Task details ->
Go through the records below and return each line that has "컨테이너" in it.

Source texts of formatted documents ->
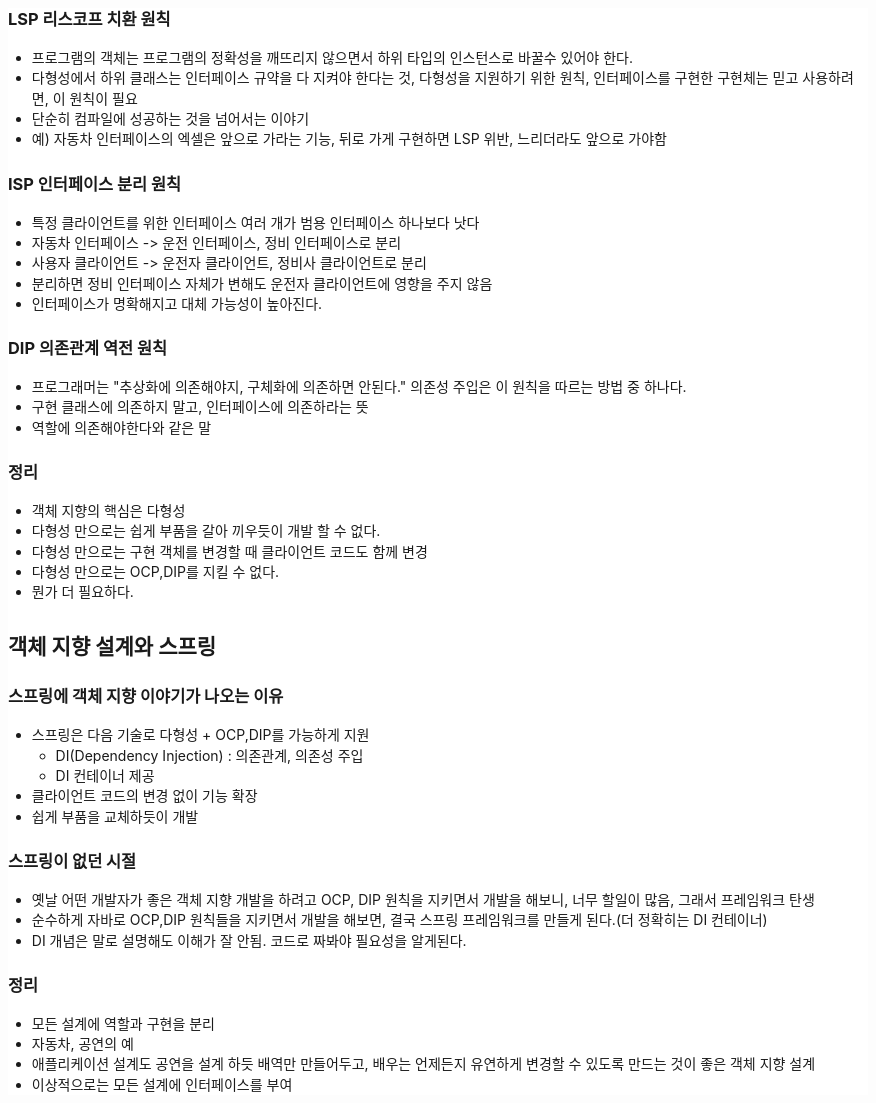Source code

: ### LSP 리스코프 치환 원칙

- 프로그램의 객체는 프로그램의 정확성을 깨뜨리지 않으면서 하위 타입의 인스턴스로 바꿀수 있어야 한다.
- 다형성에서 하위 클래스는 인터페이스 규약을 다 지켜야 한다는 것, 다형성을 지원하기 위한 원칙, 인터페이스를 구현한 구현체는 믿고 사용하려면, 이 원칙이 필요
- 단순히 컴파일에 성공하는 것을 넘어서는 이야기
- 예) 자동차 인터페이스의 엑셀은 앞으로 가라는 기능, 뒤로 가게 구현하면 LSP 위반, 느리더라도 앞으로 가야함

### ISP 인터페이스 분리 원칙

- 특정 클라이언트를 위한 인터페이스 여러 개가 범용 인터페이스 하나보다 낫다
- 자동차 인터페이스 -> 운전 인터페이스, 정비 인터페이스로 분리
- 사용자 클라이언트 -> 운전자 클라이언트, 정비사 클라이언트로 분리
- 분리하면 정비 인터페이스 자체가 변해도 운전자 클라이언트에 영향을 주지 않음
- 인터페이스가 명확해지고 대체 가능성이 높아진다.

### DIP 의존관계 역전 원칙

- 프로그래머는 "추상화에 의존해야지, 구체화에 의존하면 안된다." 의존성 주입은 이 원칙을 따르는 방법 중 하나다.
- 구현 클래스에 의존하지 말고, 인터페이스에 의존하라는 뜻
- 역할에 의존해야한다와 같은 말

### 정리

- 객체 지향의 핵심은 다형성
- 다형성 만으로는 쉽게 부품을 갈아 끼우듯이 개발 할 수 없다.
- 다형성 만으로는 구현 객체를 변경할 때 클라이언트 코드도 함께 변경
- 다형성 만으로는 OCP,DIP를 지킬 수 없다.
- 뭔가 더 필요하다.

## 객체 지향 설계와 스프링

### 스프링에 객체 지향 이야기가 나오는 이유

- 스프링은 다음 기술로 다형성 + OCP,DIP를 가능하게 지원
  - DI(Dependency Injection) : 의존관계, 의존성 주입
  - DI 컨테이너 제공
- 클라이언트 코드의 변경 없이 기능 확장
- 쉽게 부품을 교체하듯이 개발

### 스프링이 없던 시절

- 옛날 어떤 개발자가 좋은 객체 지향 개발을 하려고 OCP, DIP 원칙을 지키면서 개발을 해보니, 너무 할일이 많음, 그래서 프레임워크 탄생
- 순수하게 자바로 OCP,DIP 원칙들을 지키면서 개발을 해보면, 결국 스프링 프레임워크를 만들게 된다.(더 정확히는 DI 컨테이너)
- DI 개념은 말로 설명해도 이해가 잘 안됨. 코드로 짜봐야 필요성을 알게된다.

### 정리

- 모든 설계에 역할과 구현을 분리
- 자동차, 공연의 예
- 애플리케이션 설계도 공연을 설계 하듯 배역만 만들어두고, 배우는 언제든지 유연하게 변경할 수 있도록 만드는 것이 좋은 객체 지향 설계
- 이상적으로는 모든 설계에 인터페이스를 부여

Response to this task ->
  - DI 컨테이너 제공
- 순수하게 자바로 OCP,DIP 원칙들을 지키면서 개발을 해보면, 결국 스프링 프레임워크를 만들게 된다.(더 정확히는 DI 컨테이너)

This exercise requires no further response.